MARYAM NAWAZ and Hamza Shahbaz have finally met. The split has been formalised. The meeting has been celebrated by some as an occasion that marks the big patch-up between the two branches of the Sharif household. It is anything but.
The Shahbaz Sharif side of the family has made it known that it is not prepared to go down the path of confrontation favoured by Ms Maryam and her father, the ousted Mian Nawaz Sharif. Hamza has come clean on what he wants, albeit trying to cover his intent behind a thin veil.
Those who have not been disqualified — namely Shahbaz and Hamza – are going to try and salvage the situation and try and rehabilitate the PML-N as a banner capable of ruling over this country. This could well leave out Mian Nawaz Sharif and frustrate Maryam Nawaz’s attempt at winning the mantle of party leadership.
Will a dispensation salvaged from the ongoing crisis have any room for Mian Sahib?
There is, of course, this matter of Mian Sahib not having been given a fair chance to defend himself in court. The ambitious Hamza does see lacuna in the verdict that disqualified his uncle, whose mannerisms and speech the long-time heir to the Sharif crown has visibly copied all his political life. Hence the slogan for the time being is going to be focused on the demand for justice for Mian Sahib.
It does not, however, take a genius to notice the chasm that both Shahbaz Sahib and Hamza now make no effort to hide. This could well be permanent, notwithstanding Mr Hamza’s grand but meaningless promise that he — and his father — will finally be able to convince the other side of the family — or the family on the other side — to see reason and shun confrontation with institutions.
And it is interesting what Hamza, who has been apparently given the freedom to help his father set the tone for PML-N politics after a period of silence, means by ‘institutions’ here. He means the army. He does not mention the judiciary.
The romantics must have been hurt. They had been predicting that there would be no split in the family. They insisted that either it would be Mian Nawaz Sharif supported by Shahbaz Sharif as always, or Shahbaz with the approval of Nawaz, as has been the case in the past. In the book of loyalty, neither was supposed to go against the other and go solo in the fight for power in Pakistan.
In the event, each was forced by circumstances to choose a younger partner, from within his household. Not everyone is pleased by the new pairing. For many, tradition and the folklore of faithfulness takes precedence over everything else including power politics. The continuity has now been broken, and by the look of it, Hamza & co have assigned themselves the impossible task of bringing Mian Sahib back on the track to resurrection.
Mian Sahib has come some distance on this path. He has been far too forthright in his rejection of the causes and players behind his ouster from power for the third time. In the process, he has built a kind of new support for himself and his party. However, it is also true that there has been in recent times a shift in the PML-N thrust.

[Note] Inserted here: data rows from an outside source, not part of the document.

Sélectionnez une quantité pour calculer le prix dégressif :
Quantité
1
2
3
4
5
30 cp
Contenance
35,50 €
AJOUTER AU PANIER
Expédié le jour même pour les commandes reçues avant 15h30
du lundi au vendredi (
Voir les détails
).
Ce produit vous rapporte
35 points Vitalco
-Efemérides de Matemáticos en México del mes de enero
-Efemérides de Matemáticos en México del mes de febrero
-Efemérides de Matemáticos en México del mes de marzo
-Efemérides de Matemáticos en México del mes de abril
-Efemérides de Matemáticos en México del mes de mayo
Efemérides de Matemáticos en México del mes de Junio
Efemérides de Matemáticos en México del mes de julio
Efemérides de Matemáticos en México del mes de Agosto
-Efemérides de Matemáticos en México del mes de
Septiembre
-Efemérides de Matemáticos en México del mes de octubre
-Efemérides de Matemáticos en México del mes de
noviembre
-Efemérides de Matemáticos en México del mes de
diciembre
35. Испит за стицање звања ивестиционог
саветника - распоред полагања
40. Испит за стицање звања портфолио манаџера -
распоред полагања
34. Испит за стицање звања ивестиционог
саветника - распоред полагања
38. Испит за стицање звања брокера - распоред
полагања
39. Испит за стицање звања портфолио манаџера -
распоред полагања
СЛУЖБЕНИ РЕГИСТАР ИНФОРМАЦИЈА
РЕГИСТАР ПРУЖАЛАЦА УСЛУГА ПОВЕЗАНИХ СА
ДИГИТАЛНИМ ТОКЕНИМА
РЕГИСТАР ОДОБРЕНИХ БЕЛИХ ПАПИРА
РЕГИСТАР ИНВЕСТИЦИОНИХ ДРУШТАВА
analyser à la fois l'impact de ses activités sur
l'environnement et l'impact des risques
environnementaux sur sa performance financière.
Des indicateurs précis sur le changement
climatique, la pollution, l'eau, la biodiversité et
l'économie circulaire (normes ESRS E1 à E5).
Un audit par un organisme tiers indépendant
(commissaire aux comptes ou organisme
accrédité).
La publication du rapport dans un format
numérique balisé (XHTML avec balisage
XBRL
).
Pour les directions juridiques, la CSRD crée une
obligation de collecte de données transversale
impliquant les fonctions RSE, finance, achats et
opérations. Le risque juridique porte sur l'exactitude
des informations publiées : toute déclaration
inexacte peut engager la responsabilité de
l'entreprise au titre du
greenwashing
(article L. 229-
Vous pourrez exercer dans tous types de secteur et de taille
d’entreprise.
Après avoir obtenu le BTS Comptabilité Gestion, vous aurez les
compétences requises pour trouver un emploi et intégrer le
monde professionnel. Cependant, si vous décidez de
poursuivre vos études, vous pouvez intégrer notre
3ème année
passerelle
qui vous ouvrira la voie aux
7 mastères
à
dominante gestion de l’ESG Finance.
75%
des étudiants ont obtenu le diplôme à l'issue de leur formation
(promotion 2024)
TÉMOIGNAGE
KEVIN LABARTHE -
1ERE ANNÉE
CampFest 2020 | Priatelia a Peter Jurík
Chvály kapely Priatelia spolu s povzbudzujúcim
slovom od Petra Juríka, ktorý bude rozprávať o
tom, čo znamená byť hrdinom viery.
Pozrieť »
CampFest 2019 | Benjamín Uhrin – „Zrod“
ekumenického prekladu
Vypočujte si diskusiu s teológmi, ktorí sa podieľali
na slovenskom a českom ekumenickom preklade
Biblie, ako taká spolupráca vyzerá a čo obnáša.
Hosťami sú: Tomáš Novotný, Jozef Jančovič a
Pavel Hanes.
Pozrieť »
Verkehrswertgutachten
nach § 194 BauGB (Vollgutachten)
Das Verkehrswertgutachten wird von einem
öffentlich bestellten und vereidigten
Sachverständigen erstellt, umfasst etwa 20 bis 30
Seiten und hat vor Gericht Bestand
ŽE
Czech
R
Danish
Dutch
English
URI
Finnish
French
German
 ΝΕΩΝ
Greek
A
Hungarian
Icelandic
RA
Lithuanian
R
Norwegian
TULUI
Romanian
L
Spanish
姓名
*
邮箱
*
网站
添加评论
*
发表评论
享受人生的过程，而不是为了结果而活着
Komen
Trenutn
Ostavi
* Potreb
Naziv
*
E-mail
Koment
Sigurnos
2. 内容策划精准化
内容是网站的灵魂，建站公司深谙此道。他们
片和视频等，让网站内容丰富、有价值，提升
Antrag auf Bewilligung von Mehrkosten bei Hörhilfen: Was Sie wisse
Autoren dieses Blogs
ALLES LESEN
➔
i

It is actually not so much a change in the direction of the main PML-N plank. What has been done is that the other prong in the party, represented by Shahbaz Sharif and Chaudhry Nisar etc, has been allowed to go its way. Earlier, this group within the party had been suppressed and made to watch and wait as Maryam Nawaz and Mian Sahib himself went about countering the ‘conspiracy’ against him aggressively.
The advice that the PML-N follow a less confrontational or a reconciliatory approach is supported by many who believe that a face-off between parties and institutions could derail democracy in the country. There are genuine expectations that a less aggressive strategy by the PML-N could yet take the party out of its current troubles. But the question is, will a dispensation salvaged from the ongoing crisis have any room for Mian Sahib? Or is the party set for a transfer of power?
Another crucial question is Shahbaz Sahib’s own eligibility. A non-confrontational role could in certain situations earn a politician a clean chit from certain institutions with interest in the country’s politics and its power set-up. Yet it is difficult to see that political opponents of the Sharifs and the PML-N will be generous enough to not take their legal fight for accountability to a stage where they would be asking for the disqualification of Shahbaz Sharif and other members of the Sharif family.
It is very tough to expect Imran Khan to follow an agenda not his own. It will be even more difficult to keep him under any kind of control now that his associates openly declare him the next prime minister of Pakistan. He is likely to go after the Punjab chief minister with full force and may be difficult to contain.
In the circumstances, the PML-N might want to not altogether do away with its confrontational face. It might need to go back to the aggressive mode full-throttle in case its reconciliatory side runs against some kind of a hurdle, created by Imran Khan alone or by a combination of factors involving more than the PTI.
There has to be a strict time frame within which the Shahbaz-Hamza approach has to be tried. There have to be early signals hinting at the chances for the success of the reconciliation and non-confrontational option. The aggressive side cannot be put on hold indefinitely lest the absence of anger on this side allows the spiteful opponents a free hit at the Sharifs on the whole, without discrimination.
This is a clash within alright. Such is the nature of the fight that the two sets emerging within the Sharif household are as much in competition with each other as they are with their common opponents.
The writer is Dawn’s resident editor in Lahore.